Saved data entries
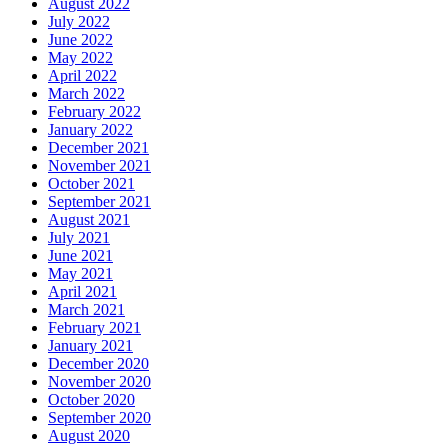
August 2022
July 2022
June 2022
May 2022
April 2022
March 2022
February 2022
January 2022
December 2021
November 2021
October 2021
September 2021
August 2021
July 2021
June 2021
May 2021
April 2021
March 2021
February 2021
January 2021
December 2020
November 2020
October 2020
September 2020
August 2020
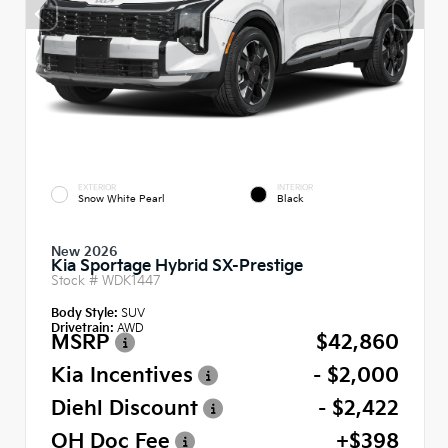
EXTERIOR
INTERIOR
Snow White Pearl
Black
New 2026
Kia Sportage Hybrid SX-Prestige
Stock #
WDK1447
Body Style:
SUV
Drivetrain:
AWD
MSRP
$42,860
Kia Incentives
- $2,000
Diehl Discount
- $2,422
OH Doc Fee
+$398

TASK BRIEF: Repeat every line of text from the records above word for word, in the same order. Leave the pictures out of your answer.

SOLUTION TO THE EXERCISE:
August 2022
July 2022
June 2022
May 2022
April 2022
March 2022
February 2022
January 2022
December 2021
November 2021
October 2021
September 2021
August 2021
July 2021
June 2021
May 2021
April 2021
March 2021
February 2021
January 2021
December 2020
November 2020
October 2020
September 2020
August 2020
EXTERIOR
INTERIOR
Snow White Pearl
Black
New 2026
Kia Sportage Hybrid SX-Prestige
Stock #
WDK1447
Body Style:
SUV
Drivetrain:
AWD
MSRP
$42,860
Kia Incentives
- $2,000
Diehl Discount
- $2,422
OH Doc Fee
+$398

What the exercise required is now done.